───── Given entries ─────

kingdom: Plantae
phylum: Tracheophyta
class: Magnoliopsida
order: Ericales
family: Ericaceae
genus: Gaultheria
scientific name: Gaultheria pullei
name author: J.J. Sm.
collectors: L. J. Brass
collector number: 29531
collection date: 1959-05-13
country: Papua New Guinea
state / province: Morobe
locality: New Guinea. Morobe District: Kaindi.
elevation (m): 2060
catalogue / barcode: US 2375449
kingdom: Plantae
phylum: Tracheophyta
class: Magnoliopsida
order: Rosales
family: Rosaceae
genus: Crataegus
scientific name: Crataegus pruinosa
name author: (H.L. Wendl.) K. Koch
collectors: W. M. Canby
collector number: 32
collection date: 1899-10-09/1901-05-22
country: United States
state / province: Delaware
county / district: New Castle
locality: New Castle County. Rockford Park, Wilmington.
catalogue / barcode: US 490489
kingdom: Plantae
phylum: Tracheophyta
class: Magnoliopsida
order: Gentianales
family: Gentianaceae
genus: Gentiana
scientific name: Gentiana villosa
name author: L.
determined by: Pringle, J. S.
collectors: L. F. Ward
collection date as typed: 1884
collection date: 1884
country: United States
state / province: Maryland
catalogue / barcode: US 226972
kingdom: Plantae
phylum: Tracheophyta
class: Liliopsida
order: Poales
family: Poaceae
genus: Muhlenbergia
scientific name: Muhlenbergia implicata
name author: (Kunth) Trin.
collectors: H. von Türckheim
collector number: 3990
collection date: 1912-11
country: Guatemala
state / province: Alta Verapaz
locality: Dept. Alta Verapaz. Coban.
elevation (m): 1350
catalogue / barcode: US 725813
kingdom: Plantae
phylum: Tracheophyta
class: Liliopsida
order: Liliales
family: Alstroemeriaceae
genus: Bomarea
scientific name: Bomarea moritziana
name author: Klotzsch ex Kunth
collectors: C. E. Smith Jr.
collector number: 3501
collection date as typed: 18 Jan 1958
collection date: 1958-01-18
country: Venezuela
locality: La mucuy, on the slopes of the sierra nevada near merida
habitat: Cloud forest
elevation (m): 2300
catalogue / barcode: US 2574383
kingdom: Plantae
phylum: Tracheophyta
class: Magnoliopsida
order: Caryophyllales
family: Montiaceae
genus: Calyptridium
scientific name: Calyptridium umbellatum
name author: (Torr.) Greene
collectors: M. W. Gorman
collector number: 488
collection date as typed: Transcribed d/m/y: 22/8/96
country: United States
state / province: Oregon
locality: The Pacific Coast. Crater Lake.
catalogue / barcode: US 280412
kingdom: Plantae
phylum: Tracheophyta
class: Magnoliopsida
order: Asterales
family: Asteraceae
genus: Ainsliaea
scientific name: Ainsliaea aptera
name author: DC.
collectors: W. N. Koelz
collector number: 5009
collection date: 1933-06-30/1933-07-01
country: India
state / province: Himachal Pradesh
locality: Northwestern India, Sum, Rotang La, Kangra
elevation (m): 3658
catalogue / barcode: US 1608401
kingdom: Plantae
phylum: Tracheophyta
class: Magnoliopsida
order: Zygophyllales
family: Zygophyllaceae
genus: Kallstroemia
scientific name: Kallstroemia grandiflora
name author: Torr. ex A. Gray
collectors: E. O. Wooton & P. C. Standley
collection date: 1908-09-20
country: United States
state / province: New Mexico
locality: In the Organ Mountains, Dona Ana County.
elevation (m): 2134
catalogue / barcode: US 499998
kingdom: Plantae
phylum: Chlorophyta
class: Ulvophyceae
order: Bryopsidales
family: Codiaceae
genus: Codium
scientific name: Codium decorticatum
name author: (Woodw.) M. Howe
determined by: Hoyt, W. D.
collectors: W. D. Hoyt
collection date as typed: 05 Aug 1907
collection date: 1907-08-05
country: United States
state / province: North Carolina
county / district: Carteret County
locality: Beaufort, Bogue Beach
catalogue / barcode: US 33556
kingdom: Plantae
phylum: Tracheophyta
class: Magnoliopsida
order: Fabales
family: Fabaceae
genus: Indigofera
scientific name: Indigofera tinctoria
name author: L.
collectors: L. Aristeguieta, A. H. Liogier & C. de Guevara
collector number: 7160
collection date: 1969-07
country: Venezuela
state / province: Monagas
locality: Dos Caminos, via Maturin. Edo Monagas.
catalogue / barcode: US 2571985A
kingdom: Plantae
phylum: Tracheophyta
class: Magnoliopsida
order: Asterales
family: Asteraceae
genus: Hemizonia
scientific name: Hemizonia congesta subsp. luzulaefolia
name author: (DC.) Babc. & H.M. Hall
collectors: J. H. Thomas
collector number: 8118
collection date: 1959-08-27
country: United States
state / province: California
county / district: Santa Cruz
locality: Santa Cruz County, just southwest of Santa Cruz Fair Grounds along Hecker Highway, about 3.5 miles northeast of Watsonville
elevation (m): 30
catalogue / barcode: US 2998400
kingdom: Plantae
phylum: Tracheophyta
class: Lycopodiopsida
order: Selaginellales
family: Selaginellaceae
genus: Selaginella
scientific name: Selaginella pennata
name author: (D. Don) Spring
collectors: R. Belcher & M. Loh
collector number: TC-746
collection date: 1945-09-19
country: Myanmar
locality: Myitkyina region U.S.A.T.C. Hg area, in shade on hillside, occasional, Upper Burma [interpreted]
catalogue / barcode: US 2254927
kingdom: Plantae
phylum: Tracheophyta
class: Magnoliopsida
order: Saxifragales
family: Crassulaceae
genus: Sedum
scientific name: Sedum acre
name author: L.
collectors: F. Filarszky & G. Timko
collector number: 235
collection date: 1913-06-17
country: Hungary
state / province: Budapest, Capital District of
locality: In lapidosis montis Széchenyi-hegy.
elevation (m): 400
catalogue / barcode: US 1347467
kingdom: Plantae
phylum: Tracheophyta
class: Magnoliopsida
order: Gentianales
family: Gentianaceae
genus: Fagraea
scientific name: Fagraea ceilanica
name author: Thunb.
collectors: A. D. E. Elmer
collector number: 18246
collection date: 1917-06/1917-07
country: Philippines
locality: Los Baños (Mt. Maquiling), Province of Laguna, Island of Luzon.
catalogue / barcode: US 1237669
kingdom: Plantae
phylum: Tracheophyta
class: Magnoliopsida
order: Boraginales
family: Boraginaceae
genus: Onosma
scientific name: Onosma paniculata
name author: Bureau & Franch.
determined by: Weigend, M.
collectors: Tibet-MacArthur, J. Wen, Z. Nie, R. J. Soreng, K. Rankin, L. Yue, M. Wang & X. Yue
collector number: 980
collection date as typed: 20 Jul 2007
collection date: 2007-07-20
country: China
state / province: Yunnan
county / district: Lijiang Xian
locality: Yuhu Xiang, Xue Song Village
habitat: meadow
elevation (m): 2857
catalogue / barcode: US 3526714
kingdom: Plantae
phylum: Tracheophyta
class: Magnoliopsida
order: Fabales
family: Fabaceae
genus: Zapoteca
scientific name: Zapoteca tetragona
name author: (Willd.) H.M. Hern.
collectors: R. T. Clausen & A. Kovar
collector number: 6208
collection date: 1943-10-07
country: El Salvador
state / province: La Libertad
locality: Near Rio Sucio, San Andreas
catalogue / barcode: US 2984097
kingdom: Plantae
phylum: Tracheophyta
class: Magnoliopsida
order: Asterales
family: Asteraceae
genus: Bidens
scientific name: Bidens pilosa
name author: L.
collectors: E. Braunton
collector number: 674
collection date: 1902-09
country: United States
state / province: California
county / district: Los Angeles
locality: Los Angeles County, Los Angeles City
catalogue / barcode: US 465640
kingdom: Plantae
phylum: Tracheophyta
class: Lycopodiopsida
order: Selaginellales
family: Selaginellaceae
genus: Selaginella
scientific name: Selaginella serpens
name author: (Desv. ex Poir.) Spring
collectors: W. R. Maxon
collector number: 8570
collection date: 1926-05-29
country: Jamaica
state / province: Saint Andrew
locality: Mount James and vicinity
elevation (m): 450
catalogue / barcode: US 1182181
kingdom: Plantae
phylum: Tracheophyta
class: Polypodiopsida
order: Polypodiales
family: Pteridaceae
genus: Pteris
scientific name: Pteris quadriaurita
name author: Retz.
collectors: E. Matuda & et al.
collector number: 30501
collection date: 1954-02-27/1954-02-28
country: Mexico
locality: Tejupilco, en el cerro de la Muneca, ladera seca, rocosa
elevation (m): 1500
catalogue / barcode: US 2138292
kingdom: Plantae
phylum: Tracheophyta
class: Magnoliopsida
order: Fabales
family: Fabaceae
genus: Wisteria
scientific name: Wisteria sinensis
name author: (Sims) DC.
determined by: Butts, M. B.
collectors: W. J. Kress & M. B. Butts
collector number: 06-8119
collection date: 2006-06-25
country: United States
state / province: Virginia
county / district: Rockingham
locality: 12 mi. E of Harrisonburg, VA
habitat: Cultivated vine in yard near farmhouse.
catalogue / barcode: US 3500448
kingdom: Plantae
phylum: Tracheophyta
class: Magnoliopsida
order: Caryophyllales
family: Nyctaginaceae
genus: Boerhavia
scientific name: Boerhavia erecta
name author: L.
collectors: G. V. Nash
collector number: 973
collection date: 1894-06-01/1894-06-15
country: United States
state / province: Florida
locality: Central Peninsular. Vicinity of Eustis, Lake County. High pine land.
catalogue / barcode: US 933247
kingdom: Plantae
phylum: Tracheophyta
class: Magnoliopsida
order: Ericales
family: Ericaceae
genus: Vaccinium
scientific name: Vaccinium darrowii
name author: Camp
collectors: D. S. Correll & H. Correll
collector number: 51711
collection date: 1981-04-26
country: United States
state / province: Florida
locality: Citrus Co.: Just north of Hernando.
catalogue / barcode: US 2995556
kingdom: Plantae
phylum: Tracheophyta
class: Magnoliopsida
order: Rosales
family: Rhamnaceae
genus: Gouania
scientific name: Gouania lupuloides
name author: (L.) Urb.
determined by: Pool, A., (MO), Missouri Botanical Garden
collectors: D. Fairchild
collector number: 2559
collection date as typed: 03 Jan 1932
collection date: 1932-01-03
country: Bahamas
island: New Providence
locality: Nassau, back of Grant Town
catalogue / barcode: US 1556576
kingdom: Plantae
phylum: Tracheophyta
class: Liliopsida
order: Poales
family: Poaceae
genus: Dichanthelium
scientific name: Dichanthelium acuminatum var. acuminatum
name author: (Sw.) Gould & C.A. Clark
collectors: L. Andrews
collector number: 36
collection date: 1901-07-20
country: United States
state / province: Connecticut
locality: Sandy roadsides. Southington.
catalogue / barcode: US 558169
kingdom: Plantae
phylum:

─────

■ Exercise requirements:
Please rewrite the entries from the line with "determined by: Weigend, M." to the line with "scientific name: Selaginella serpens", replacing "catalogue / barcode" with "catalog number" and leaving everything else unchanged.

■ Output of the task:
determined by: Weigend, M.
collectors: Tibet-MacArthur, J. Wen, Z. Nie, R. J. Soreng, K. Rankin, L. Yue, M. Wang & X. Yue
collector number: 980
collection date as typed: 20 Jul 2007
collection date: 2007-07-20
country: China
state / province: Yunnan
county / district: Lijiang Xian
locality: Yuhu Xiang, Xue Song Village
habitat: meadow
elevation (m): 2857
catalog number: US 3526714
kingdom: Plantae
phylum: Tracheophyta
class: Magnoliopsida
order: Fabales
family: Fabaceae
genus: Zapoteca
scientific name: Zapoteca tetragona
name author: (Willd.) H.M. Hern.
collectors: R. T. Clausen & A. Kovar
collector number: 6208
collection date: 1943-10-07
country: El Salvador
state / province: La Libertad
locality: Near Rio Sucio, San Andreas
catalog number: US 2984097
kingdom: Plantae
phylum: Tracheophyta
class: Magnoliopsida
order: Asterales
family: Asteraceae
genus: Bidens
scientific name: Bidens pilosa
name author: L.
collectors: E. Braunton
collector number: 674
collection date: 1902-09
country: United States
state / province: California
county / district: Los Angeles
locality: Los Angeles County, Los Angeles City
catalog number: US 465640
kingdom: Plantae
phylum: Tracheophyta
class: Lycopodiopsida
order: Selaginellales
family: Selaginellaceae
genus: Selaginella
scientific name: Selaginella serpens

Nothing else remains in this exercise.